DEINE AUFGABE - Gib aus dem Text über Kunststoffrecycling den Abschnitt von „Zweifel an Wegwerfkultur“ bis einschließlich „an der Wegwerfkultur.“ wortgetreu wieder.

VORLIEGENDER TEXT -
....................
Matthias Schäfer schenkt Kunststoff ein zweites Leben. Der 53-jährige Kurtscheider war 20 Jahre lang in der Entsorgungs- und Recyclingwirtschaft tätig. Zehn Jahre davon war Schäfer beim Entsorgungsunternehmen Alba und dessen damaligem Tochterunternehmen Interseroh im Bereich Sekundärrohstoffhandel und Kunststoffe eingesetzt. „Dort habe ich das Geschäft von der Pike auf gelernt.“ Bei Interseroh hat er die europäische Kunststoffvermarktung geleitet. „Es gab Zeiten, da lief virtuell jede dritte PET-Flasche, die in Deutschland jemand als Pfandflasche zurückgebracht hat, über meinen Schreibtisch“, berichtet Schäfer.
Zweifel an Wegwerfkultur
Vor etwa zehn Jahren wechselte er schließlich die Seiten vom Rohstoffhändler zum Recycler. Innerhalb der Fromm Gruppe arbeitete er für die Gesellschaften Fromm Plastics und Texplast. Letztgenanntes Unternehmen zählt zu den größten PET-Recyclingbetrieben Deutschlands. Fromm Plastics hingegen stellt eigene Verpackungslösungen her, beispielsweise sogenannte Umreifungsbänder, mit denen Kartons und Palettenladungen für den Transport gesichert werden. In Betrieben, in den mit Umreifungsbändern gesicherte Güter ausgepackt werden, entstehen dabei Berge an Verpackungsmüll. „Die Bänder werden zwar aus recyceltem Material hergestellt, aber nicht aus recycelten Bändern, sondern aus recycelten Flaschen. Wir müssen eigentlich mal etwas dafür tun, dass wir diese Bänder wieder ins Recycling zurückbekommen“, schildert Schäfer seine damals aufkommenden Zweifel an der Wegwerfkultur.
....................
VORLIEGENDE ANGABEN -
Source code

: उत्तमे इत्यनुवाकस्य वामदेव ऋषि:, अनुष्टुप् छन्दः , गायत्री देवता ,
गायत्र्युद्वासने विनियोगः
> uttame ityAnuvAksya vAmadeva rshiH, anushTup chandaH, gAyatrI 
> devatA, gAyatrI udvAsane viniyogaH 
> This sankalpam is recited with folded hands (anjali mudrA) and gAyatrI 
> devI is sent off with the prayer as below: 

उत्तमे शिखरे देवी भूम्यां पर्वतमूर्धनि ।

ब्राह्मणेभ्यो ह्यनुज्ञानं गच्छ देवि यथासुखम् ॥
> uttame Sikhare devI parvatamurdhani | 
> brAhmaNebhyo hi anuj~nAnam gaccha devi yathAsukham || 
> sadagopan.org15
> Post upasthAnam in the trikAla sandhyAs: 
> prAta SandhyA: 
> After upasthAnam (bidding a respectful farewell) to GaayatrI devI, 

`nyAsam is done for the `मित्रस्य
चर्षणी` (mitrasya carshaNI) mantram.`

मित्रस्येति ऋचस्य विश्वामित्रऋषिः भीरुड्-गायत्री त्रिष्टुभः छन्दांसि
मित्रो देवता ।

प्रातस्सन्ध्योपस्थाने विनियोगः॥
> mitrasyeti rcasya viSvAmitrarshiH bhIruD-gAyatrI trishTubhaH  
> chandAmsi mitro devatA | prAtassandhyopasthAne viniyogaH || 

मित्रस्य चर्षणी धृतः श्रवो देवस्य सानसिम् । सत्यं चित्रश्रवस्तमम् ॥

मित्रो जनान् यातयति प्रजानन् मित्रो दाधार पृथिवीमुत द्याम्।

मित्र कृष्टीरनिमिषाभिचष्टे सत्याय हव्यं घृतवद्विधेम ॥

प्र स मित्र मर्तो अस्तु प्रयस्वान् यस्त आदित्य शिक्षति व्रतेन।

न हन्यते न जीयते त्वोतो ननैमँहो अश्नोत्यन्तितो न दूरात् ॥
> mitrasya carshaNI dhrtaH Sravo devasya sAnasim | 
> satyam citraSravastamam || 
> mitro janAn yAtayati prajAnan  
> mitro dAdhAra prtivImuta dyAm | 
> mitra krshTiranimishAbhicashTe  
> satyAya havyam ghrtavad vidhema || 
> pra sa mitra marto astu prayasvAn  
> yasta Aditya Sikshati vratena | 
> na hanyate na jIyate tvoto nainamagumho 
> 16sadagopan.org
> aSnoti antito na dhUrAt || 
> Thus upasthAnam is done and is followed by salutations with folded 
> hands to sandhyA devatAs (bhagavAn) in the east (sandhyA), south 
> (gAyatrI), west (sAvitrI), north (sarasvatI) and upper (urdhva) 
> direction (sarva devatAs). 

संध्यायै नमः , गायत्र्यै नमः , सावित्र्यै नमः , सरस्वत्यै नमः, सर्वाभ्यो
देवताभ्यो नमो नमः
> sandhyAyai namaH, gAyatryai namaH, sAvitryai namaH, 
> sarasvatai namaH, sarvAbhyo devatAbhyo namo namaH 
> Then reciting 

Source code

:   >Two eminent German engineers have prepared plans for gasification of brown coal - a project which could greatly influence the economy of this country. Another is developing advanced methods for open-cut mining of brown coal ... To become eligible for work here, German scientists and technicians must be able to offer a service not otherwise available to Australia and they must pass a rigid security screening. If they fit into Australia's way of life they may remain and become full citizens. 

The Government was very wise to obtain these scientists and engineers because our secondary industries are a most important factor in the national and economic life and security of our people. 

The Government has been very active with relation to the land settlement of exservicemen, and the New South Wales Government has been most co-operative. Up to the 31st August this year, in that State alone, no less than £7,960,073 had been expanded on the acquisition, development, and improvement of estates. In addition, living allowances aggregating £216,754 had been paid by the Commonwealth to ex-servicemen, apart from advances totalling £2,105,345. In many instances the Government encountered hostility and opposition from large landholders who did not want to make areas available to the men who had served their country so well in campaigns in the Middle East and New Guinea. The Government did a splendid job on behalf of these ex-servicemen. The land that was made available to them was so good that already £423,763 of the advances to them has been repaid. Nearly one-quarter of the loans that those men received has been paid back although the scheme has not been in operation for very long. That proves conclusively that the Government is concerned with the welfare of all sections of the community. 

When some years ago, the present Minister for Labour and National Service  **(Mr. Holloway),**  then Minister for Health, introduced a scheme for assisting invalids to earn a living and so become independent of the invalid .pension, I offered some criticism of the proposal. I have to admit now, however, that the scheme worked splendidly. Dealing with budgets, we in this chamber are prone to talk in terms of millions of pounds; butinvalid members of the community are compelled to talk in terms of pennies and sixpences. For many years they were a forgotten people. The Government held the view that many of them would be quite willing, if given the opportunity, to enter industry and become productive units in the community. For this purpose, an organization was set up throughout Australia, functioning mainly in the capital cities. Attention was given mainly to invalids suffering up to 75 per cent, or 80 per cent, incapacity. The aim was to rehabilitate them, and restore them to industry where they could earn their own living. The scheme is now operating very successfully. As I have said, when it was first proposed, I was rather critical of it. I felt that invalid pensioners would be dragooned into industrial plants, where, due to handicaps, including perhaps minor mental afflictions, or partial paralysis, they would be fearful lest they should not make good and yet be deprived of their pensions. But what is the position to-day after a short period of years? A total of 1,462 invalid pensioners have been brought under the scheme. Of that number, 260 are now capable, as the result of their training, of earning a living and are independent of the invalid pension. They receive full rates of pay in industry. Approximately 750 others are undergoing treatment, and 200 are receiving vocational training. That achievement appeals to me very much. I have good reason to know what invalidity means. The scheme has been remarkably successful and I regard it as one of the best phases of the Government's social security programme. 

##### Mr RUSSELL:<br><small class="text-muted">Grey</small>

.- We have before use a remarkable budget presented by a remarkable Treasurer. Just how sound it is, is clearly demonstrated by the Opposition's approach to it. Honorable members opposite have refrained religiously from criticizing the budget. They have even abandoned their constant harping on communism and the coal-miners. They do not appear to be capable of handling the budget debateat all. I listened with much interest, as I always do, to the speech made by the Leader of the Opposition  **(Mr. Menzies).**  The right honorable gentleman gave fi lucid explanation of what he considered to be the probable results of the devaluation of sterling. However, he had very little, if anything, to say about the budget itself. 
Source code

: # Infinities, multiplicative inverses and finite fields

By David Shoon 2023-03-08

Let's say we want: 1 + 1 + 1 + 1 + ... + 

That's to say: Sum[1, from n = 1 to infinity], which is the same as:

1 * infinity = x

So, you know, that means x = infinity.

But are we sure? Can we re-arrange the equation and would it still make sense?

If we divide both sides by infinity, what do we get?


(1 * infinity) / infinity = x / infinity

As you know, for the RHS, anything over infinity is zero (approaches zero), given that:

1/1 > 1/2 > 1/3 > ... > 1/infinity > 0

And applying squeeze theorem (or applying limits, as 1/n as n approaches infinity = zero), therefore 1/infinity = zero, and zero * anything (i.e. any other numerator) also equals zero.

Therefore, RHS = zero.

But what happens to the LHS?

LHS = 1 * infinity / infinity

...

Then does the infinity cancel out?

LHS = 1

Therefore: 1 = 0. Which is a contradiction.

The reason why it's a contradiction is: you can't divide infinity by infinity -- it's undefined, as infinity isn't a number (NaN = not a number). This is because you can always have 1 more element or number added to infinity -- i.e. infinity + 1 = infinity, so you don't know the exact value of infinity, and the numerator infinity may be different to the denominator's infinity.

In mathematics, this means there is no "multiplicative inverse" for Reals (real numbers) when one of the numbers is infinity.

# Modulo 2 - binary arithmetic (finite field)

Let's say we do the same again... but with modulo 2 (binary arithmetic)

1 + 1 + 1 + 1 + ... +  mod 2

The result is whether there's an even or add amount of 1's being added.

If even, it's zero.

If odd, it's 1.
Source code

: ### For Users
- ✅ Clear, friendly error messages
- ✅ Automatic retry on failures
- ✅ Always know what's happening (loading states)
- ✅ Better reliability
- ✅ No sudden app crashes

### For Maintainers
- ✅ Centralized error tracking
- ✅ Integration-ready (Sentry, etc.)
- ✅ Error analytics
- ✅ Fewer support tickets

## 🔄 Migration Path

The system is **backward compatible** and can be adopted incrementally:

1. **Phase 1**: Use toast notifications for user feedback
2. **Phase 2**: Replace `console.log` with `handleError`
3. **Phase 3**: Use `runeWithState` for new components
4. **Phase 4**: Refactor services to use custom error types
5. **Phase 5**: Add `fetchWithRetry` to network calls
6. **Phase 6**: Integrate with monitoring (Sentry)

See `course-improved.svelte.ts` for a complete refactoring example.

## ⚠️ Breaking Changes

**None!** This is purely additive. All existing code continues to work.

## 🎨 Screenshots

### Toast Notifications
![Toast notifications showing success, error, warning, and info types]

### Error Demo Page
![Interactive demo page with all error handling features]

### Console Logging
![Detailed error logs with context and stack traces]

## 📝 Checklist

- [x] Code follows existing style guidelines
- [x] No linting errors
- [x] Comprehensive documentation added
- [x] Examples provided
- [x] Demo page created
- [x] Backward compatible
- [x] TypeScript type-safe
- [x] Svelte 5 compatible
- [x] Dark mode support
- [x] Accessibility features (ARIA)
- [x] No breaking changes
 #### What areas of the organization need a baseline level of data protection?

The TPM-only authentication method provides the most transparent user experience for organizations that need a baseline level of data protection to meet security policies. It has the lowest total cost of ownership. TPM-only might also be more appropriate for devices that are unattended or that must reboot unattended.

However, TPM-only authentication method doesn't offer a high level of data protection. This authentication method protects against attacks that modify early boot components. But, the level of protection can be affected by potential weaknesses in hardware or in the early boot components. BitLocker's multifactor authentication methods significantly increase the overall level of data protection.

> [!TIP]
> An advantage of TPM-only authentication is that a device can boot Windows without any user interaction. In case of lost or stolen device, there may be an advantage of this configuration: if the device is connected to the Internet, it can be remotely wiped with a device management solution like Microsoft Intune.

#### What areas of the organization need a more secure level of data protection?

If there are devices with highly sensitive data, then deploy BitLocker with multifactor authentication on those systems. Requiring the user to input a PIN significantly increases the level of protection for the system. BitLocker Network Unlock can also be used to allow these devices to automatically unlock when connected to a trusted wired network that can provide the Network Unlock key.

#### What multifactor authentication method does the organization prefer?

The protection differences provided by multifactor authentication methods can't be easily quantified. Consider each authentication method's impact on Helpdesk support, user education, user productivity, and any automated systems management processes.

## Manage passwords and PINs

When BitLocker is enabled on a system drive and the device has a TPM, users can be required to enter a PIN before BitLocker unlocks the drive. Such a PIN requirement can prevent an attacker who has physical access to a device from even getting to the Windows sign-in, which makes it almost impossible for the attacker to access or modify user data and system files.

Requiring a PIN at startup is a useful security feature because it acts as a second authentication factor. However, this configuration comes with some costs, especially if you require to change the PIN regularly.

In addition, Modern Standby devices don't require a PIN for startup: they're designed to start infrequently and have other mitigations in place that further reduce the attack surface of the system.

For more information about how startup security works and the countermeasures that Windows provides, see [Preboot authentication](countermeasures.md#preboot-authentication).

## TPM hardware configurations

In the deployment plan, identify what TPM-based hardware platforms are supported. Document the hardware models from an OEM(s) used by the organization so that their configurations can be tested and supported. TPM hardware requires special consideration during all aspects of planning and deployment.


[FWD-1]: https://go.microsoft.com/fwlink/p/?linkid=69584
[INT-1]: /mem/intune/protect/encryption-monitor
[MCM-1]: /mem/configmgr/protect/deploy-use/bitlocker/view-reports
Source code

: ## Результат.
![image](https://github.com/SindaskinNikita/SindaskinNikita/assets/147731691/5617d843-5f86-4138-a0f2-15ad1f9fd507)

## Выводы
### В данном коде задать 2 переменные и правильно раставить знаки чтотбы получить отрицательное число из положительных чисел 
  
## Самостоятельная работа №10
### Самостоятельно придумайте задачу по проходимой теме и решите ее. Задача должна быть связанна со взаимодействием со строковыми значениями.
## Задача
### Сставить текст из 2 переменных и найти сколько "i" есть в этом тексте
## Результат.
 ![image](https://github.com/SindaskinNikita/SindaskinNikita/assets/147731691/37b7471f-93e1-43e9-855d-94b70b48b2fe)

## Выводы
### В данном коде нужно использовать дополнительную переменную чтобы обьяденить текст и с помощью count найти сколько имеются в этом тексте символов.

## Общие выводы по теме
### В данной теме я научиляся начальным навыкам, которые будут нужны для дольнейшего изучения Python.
....................
DEINE ANTWORT -
Zweifel an Wegwerfkultur
Vor etwa zehn Jahren wechselte er schließlich die Seiten vom Rohstoffhändler zum Recycler. Innerhalb der Fromm Gruppe arbeitete er für die Gesellschaften Fromm Plastics und Texplast. Letztgenanntes Unternehmen zählt zu den größten PET-Recyclingbetrieben Deutschlands. Fromm Plastics hingegen stellt eigene Verpackungslösungen her, beispielsweise sogenannte Umreifungsbänder, mit denen Kartons und Palettenladungen für den Transport gesichert werden. In Betrieben, in den mit Umreifungsbändern gesicherte Güter ausgepackt werden, entstehen dabei Berge an Verpackungsmüll. „Die Bänder werden zwar aus recyceltem Material hergestellt, aber nicht aus recycelten Bändern, sondern aus recycelten Flaschen. Wir müssen eigentlich mal etwas dafür tun, dass wir diese Bänder wieder ins Recycling zurückbekommen“, schildert Schäfer seine damals aufkommenden Zweifel an der Wegwerfkultur.